To ensure America’s continued ability to live up to its treaty commitments and uphold the maritime rule of law in the South China Sea with acceptable cost, action is necessary. First, the United States must make clear its expectation that China will abide by its promises not to conduct large-scale militarization of its South China Sea outposts, while conducting stepped-up Freedom of Navigation Operations to reinforce the real-world implications of the comprehensive Hague ruling against China. Perhaps some bottom depth surveys inside Subi and Mischief Reefs’ lagoons are in order to determine their post-dredging depths — after all, they are international waters.Second, the United States must dramatically accelerate implementation of the joint access-enabling operational and strategic concepts discussed above as well as the development of related weapons systems, and be seen to do so. Last, as construction of the “big three” approaches completion, the United States should watch carefully for any indications that a significant A2/AD force deployment is about to take place, and have a full-spectrum whole-of-government pre-planned response ready to stop it. U.S. military and political leaders should determine in the next few months exactly how far they are willing to go to prevent large-scale arming of the islands. Will it be diplomatic protestations alone, or is Washington willing to conduct something like a Cuban Missile Crisis-style quarantine? There are likely a range of options in between that perhaps have not been fully explored by policymakers.

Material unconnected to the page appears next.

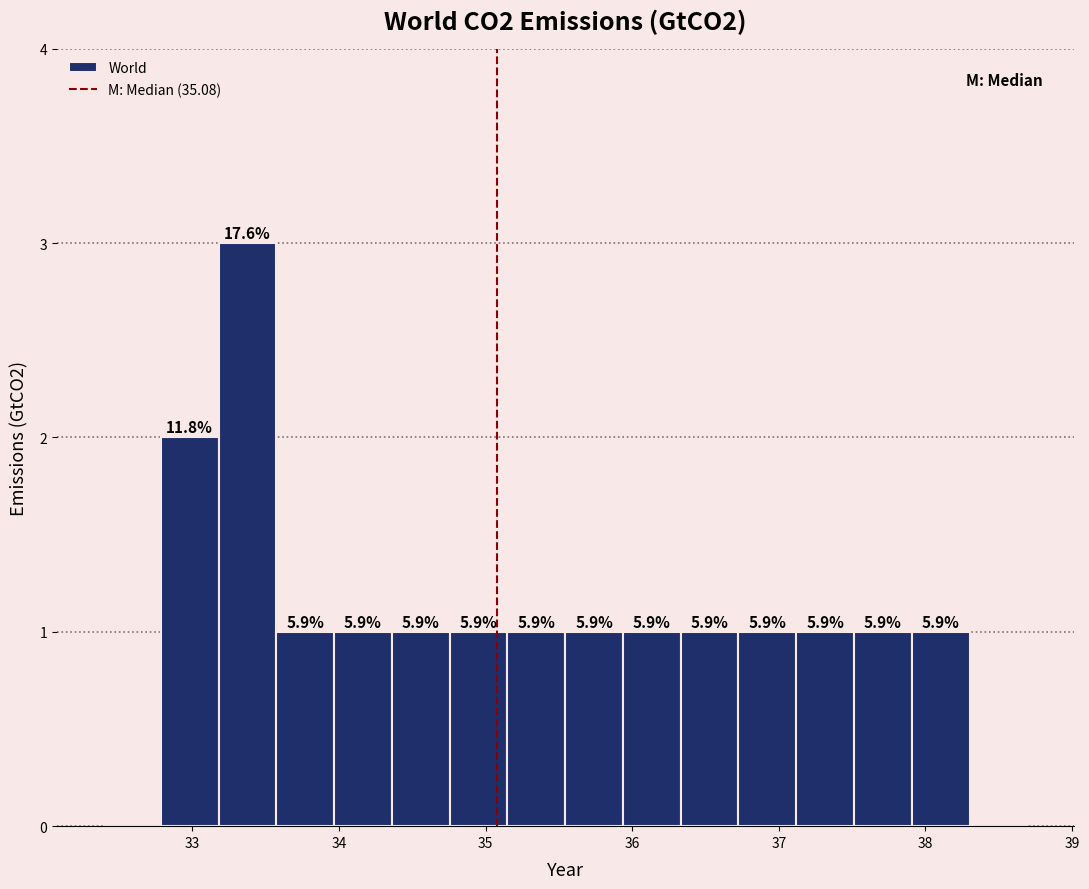

Around what value on the x-axis is the tallest bar? Give the approximate position of its centre, as read against the axis.

33.4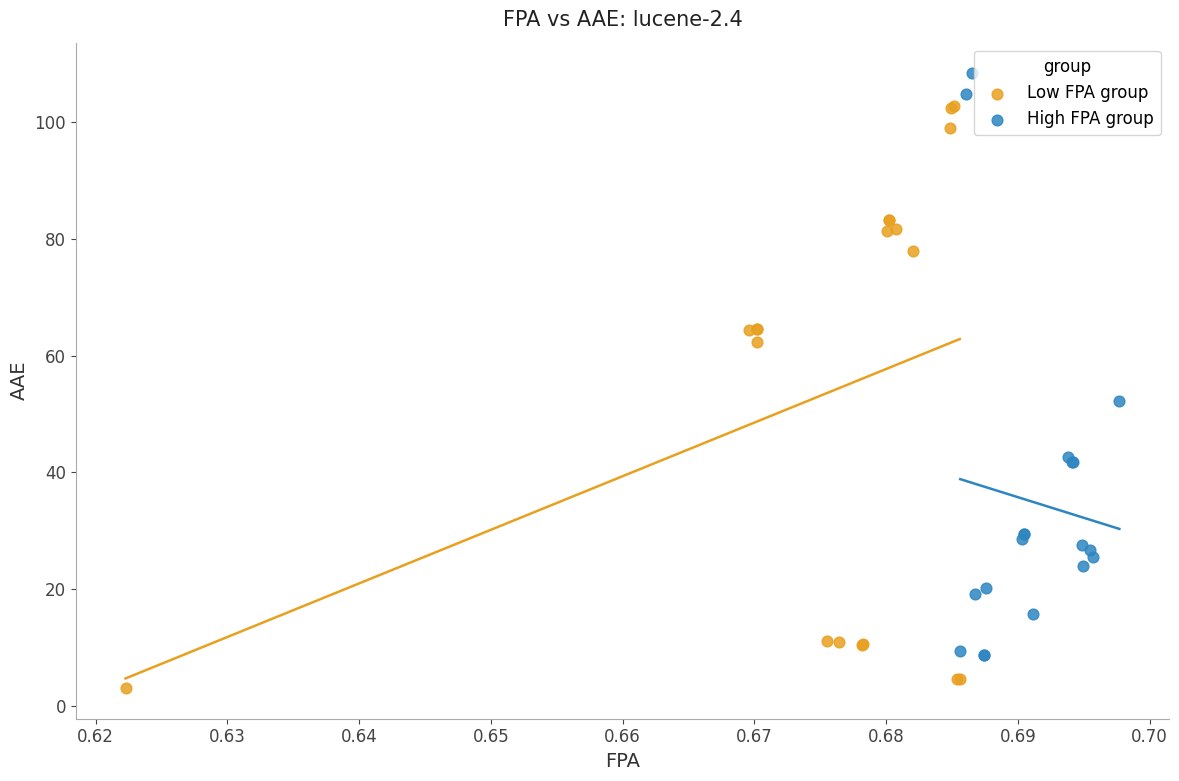

Which series reaches the minimum Y coordinate?

Low FPA group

Some China-watchers have said that China plays Go (a game of position), while America tends to be a poker player — daring its opponents to call its bets. By staking out its bold new positions in the South China Sea, China’s goal may be to up the ante to a point where the United States is faced with a tough choice: put a pile of chips on the table and risk huge losses or fold up its cards and go home. The United States should do what it takes now to ensure that the game doesn’t get to that point.
Thomas Shugart is a Senior Military Fellow at the Center for a New American Security and a submarine warfare officer in the U.S. Navy. The opinions expressed here are the author’s and do not represent the official position of the U.S. Navy, Department of Defense, or the U.S. government.